> [Задания]:
a. Кому, по словам Виктории Корпан в беседе о русской версии газеты «Постимээс», принадлежит их концерн?
b. Допишите следующую часть беседы о русской версии газеты «Постимээс», начиная сразу после последней реплики.

> [Отрывок для чтения]:

────

Елена Рыковцева: Виктория, почему я подчеркнуто спрашиваю о русском варианте? К примеру, в Латвии существуют газеты на латышском языке и на русском языке. И мало того, что они на разных языках, но у них очень разные идеологические позиции. И вот когда я была в Латвии, я спросила: «А почему вам, учитывая, что русские не очень любят читать по-латышски, а любят все-таки по-русски, почему бы вам ни сделать перевод латвийской газеты на русский, как это сделано, например, в Литве?» «Литувас ритас» - там два варианта - литовская газета переводится на русский. Но в Латвии мне сказали, что это очень невыгодно, что это никто не будет оплачивать. Русские хотят покупать свои газеты. Газету по-русски, но с позиций латышей, они покупать не будут, а значит, она должна быть обязательно дотированной. Поэтому я спрашиваю вас: вы выпускаете русский вариант эстонской газеты. Кто-то вас дотирует или это все же выгодно?



Виктория Корпан: Что такое дотирование?



Елена Рыковцева: Дотируют – это когда просто дают деньги, безвозвратно.



Виктория Корпан: Газета «Постимээс» на русском языке принадлежит… мы все в одном концерне, который называется «Исте-Медиа», это просто бизнес-предприятие. Мы принадлежим норвежскому медиа-концерну. То есть это вообще никакая не тайна, абсолютно все это знают. Таких слов, как дотация, у нас здесь даже … Дотироваться может, наверное, какое-то государственное предприятие, но не бизнес-предприятие.



Елена Рыковцева: То есть русский вариант эстонской газеты – это такая штука вполне окупаемая в Эстонии и распродаваемая. Хорошо ее покупают люди, да?



Виктория Корпан: Мы, в принципе, больше ориентированы не на покупку в киосках, а на подписчиков.



Елена Рыковцева: Ага, и подписываются, и подписка хорошая.



Виктория Корпан: Подписываются, да.



Елена Рыковцева: Очень хорошо. И, Виктория, чтобы наш внутримедийный разговор сдвигать к теме программы, скажите, пожалуйста, какова редакционная политика в отношении материалов, напечатанных, будем говорить, в основной версии, эстонской версии? Вот, например, вы, наверное, знаете, что очень взбудоражила русский интернет публикация редакционной статьи в «Постимээс», очень, так скажем, оскорбительная. Говорилось о том способе празднования, которое из года в год проходило возле этого знаменитого теперь уже памятника. Вы ее переводили на русский? Или вы вообще редакционные статьи эстонского варианта не берете в свою газету?

────

> [Имеющиеся данные]:
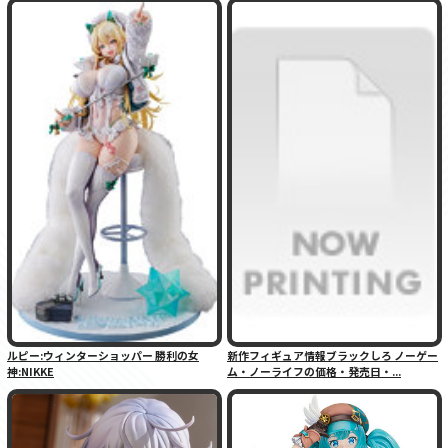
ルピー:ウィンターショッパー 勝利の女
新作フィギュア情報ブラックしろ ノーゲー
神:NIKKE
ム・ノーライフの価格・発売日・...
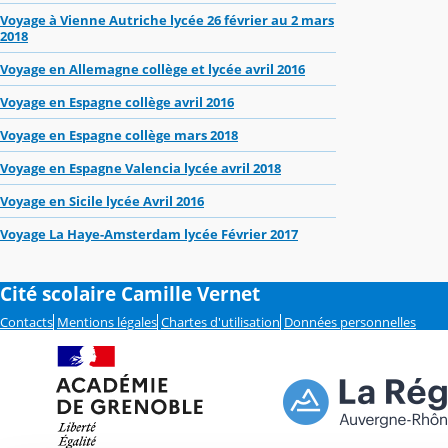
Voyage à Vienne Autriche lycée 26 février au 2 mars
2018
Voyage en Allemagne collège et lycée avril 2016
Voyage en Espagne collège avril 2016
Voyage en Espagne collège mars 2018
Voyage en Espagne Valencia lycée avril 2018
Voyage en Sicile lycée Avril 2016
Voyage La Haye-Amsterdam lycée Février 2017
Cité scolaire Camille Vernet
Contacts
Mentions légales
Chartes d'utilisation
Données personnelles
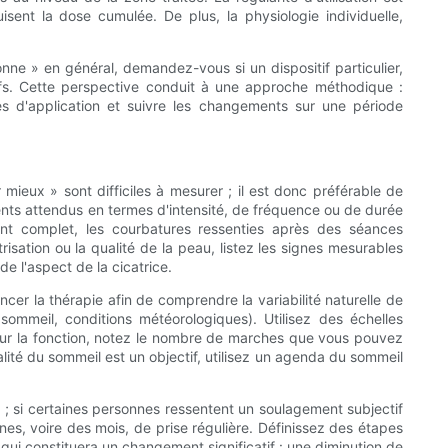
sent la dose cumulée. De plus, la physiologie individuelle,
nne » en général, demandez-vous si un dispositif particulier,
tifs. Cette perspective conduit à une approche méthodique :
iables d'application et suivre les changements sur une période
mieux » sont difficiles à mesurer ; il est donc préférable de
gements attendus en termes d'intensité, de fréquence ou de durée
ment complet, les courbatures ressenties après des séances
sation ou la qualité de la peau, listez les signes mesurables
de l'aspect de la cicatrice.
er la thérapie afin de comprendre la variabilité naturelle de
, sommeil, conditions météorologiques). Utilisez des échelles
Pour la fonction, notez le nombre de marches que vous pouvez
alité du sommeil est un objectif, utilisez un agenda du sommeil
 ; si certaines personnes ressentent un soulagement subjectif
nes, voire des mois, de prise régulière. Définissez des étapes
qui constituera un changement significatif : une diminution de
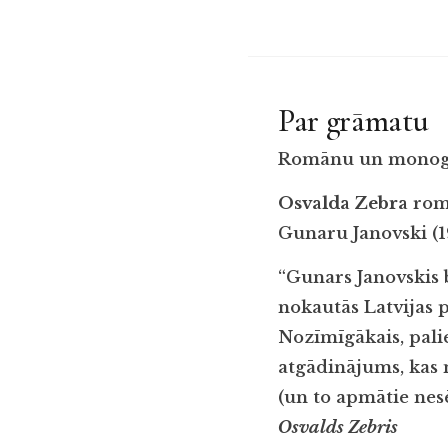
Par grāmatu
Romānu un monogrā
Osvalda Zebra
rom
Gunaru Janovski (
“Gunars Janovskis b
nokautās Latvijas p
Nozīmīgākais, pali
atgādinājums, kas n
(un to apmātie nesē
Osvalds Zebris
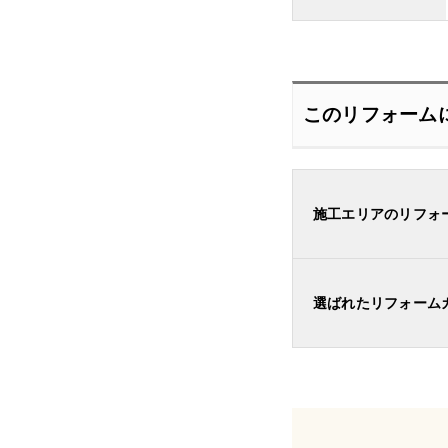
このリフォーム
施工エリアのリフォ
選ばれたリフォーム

────

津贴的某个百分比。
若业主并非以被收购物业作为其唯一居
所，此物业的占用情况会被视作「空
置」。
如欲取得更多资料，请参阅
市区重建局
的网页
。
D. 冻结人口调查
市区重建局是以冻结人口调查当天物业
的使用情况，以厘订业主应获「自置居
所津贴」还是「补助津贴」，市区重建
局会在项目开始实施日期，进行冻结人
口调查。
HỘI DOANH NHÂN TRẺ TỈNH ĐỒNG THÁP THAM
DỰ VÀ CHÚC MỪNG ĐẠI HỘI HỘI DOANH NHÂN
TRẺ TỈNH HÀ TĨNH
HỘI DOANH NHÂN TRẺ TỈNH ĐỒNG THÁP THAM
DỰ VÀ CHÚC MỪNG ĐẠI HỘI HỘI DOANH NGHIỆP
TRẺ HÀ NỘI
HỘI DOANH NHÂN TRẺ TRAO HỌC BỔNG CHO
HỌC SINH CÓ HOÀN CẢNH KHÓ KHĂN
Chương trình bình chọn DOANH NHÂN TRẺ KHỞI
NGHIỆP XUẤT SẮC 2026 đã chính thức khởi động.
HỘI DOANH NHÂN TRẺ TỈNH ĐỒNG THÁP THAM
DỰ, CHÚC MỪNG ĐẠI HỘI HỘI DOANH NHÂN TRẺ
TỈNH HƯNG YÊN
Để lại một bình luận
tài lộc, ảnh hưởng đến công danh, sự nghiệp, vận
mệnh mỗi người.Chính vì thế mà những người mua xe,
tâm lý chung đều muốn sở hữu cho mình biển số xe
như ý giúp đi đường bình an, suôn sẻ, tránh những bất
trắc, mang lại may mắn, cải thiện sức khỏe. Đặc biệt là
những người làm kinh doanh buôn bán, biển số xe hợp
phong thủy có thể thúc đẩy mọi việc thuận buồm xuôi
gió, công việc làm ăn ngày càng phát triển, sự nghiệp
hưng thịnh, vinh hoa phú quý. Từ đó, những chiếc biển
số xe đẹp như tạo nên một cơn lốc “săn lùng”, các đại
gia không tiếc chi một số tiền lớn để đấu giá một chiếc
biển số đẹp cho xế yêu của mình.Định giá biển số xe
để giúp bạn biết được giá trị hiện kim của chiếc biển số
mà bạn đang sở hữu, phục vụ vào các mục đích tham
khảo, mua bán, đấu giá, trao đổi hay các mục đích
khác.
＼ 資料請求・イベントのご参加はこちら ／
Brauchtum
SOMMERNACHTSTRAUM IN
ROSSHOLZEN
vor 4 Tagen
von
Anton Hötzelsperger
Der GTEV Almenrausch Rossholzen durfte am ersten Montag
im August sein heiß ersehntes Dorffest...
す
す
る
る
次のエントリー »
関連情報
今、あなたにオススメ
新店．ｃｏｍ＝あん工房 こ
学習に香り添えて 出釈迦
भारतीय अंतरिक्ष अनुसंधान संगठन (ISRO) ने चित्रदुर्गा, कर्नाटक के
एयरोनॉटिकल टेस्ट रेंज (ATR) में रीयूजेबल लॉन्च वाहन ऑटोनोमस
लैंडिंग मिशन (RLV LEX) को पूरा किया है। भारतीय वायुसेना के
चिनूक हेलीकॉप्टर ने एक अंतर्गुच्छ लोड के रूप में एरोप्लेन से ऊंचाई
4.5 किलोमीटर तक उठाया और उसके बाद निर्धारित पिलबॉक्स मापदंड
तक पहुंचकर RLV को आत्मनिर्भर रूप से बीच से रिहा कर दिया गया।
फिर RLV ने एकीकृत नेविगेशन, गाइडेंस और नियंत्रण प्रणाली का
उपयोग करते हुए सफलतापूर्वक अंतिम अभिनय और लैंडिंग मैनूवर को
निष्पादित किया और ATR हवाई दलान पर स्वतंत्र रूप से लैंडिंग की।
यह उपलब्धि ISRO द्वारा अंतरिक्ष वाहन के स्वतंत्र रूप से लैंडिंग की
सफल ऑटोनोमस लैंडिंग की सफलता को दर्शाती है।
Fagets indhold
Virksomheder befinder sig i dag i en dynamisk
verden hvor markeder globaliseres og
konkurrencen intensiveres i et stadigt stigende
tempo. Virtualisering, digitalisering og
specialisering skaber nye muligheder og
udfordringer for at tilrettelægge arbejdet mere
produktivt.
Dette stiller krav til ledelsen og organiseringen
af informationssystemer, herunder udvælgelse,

────

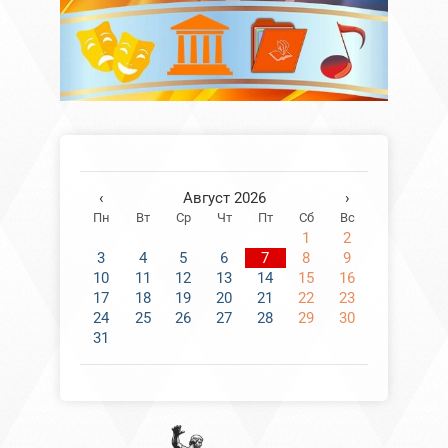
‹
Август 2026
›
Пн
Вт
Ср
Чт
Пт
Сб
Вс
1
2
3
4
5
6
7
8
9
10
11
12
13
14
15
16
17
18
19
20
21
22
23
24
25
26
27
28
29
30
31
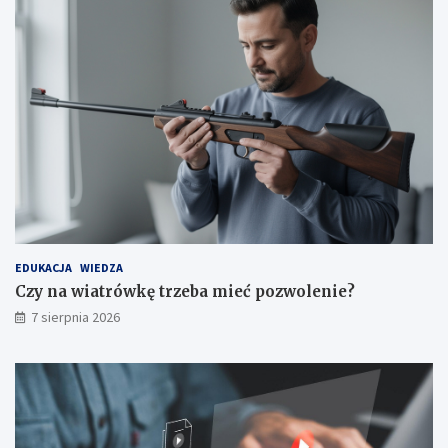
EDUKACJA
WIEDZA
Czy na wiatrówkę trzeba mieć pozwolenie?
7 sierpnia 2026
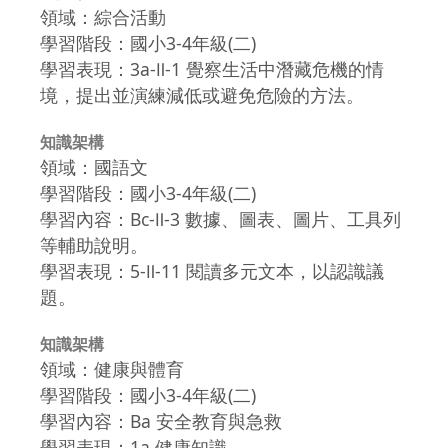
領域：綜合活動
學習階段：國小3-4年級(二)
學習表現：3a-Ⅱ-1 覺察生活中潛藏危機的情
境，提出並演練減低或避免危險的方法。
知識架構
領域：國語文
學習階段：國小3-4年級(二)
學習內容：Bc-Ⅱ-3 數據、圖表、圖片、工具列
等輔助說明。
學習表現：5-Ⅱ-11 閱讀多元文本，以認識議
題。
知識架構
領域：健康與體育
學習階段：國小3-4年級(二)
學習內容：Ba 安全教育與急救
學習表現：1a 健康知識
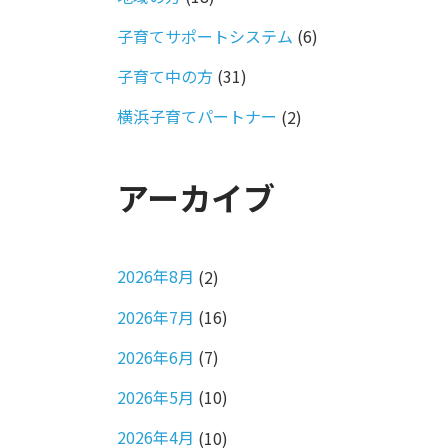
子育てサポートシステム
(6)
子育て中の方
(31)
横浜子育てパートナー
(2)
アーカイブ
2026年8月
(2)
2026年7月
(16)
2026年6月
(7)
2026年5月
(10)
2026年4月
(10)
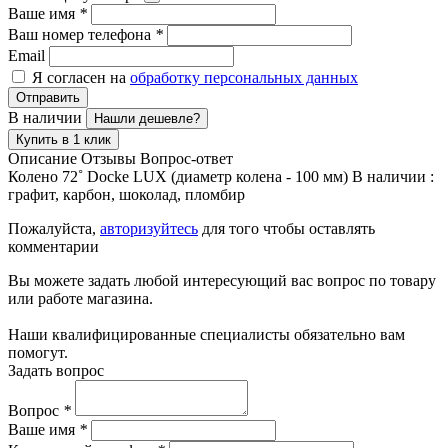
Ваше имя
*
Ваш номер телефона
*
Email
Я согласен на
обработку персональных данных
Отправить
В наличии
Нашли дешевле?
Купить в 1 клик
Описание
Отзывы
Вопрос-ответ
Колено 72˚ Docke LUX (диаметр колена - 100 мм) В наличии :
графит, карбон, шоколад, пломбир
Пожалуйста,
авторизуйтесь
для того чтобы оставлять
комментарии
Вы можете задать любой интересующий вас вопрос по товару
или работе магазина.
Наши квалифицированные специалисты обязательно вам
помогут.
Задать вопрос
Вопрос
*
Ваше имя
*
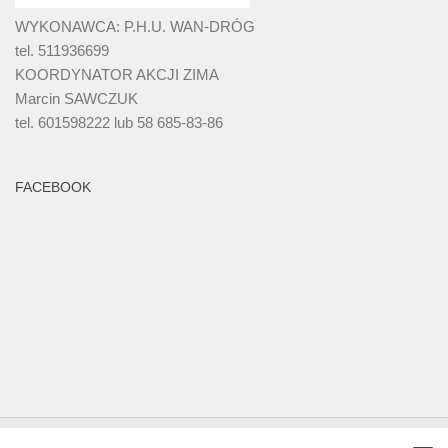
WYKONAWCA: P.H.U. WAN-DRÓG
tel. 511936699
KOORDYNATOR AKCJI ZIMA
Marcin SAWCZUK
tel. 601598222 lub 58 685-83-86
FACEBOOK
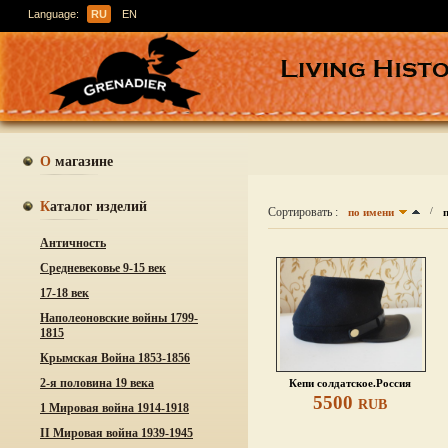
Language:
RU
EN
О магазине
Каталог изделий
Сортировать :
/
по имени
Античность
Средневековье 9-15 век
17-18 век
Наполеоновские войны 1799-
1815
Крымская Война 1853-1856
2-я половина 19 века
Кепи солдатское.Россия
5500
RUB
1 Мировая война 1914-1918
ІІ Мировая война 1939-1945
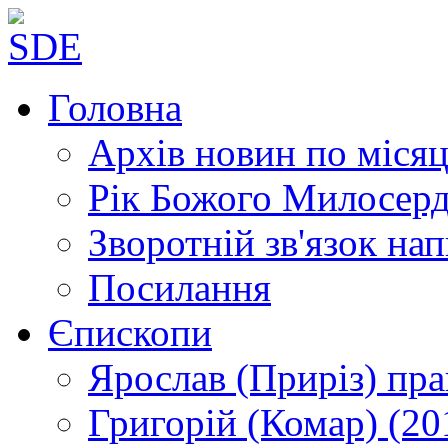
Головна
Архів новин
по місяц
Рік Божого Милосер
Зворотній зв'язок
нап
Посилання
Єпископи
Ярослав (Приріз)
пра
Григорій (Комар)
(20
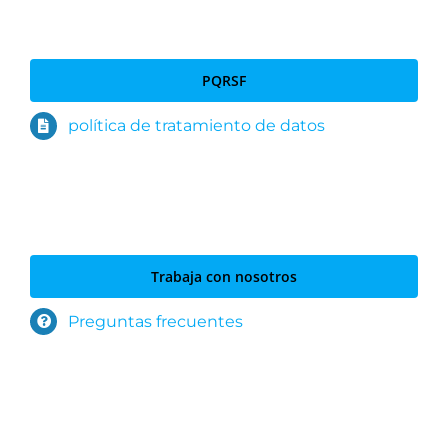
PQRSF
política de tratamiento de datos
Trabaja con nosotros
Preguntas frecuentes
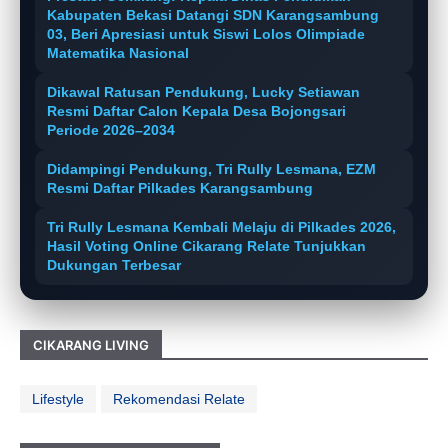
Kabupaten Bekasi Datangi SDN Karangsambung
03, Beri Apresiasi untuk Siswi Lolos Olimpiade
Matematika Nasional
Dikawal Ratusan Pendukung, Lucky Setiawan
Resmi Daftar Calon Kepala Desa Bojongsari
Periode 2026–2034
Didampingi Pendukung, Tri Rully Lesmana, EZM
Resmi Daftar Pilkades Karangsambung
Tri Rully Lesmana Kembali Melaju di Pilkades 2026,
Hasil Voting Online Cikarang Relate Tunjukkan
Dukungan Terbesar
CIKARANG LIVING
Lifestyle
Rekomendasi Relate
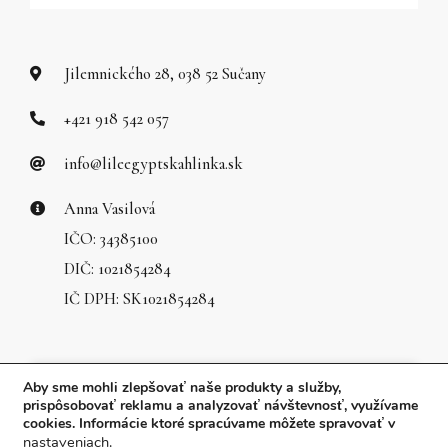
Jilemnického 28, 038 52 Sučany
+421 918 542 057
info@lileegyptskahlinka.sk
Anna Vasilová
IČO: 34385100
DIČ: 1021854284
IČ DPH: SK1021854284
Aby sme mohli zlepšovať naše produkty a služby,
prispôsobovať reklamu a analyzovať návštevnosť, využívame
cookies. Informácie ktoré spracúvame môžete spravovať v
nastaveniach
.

────

> [Ответы к заданиям]:
a. Норвежскому медиа-концерну.

b.
Виктория Корпан: Я не очень поняла, о каком способе празднования вы говорите. Может быть, вы намекнете…



Елена Рыковцева: Я с собой не взяла текст, но смысл там был в том, что из года в год возле этого Бронзового солдата проходили какие-то клоунские… То есть фактически все празднования ветеранами 9 мая возле этого солдата были по сути названы карнавалом, неким клоунским карнавалом, что-то в этом роде.



Виктория Корпан: Может быть, я догадалась, о чем вы говорите. Дело в том, что опять же сколько людей, столько и мнений. Если говорить о редакционной полосе, у нас есть в каждом номере от одной до трех редакционных полос, и эти полосы у нас называются «Мнения». И в русскоязычной версии эстонской газеты у нас обычно… почти всегда одинаковая передовица. То есть официальное мнение газеты на какую-то тему, оно абсолютно одинаково, идентично и в русской газете, и в эстонской газете.



Елена Рыковцева: То есть эта статья у вас наверняка вышла по-русски, да, редакционная?



Виктория Корпан: Я знаю об одной статье, которую перевели из эстонскоязычного «Постимээс» на русский язык, и если мы говорим об одной и той же статье…



Елена Рыковцева: Думаю, об одной, она одна и была переведена.



Виктория Корпан: Да. Во-первых, очень удивительно, в принципе, даже это позитивно, что это пошло в народ немножко, что эстонскую прессу читают и в России. Скажу, что я видела этот перевод, и, конечно, акценты и даже слова были переведены так, как хотелось перевести переводчику, с определенными акцентами. То есть каждое слово можно было перевести по-всякому, и я даже скажу, что там одно слово было переведено очень и очень нехорошо.



Елена Рыковцева: Да, когда вместо «хулиганов» - «выродки».



Виктория Корпан: Да, это было неправильно опять.



Елена Рыковцева : Автор перевода потом поправился



Виктория Корпан : Мы говорим об этом известном факте, я поняла, но эти просто акценты… Вы знаете, что даже прекрасные стихи можно перевести пошло. Мы еще раз говорим, сколько людей, столько и мнений.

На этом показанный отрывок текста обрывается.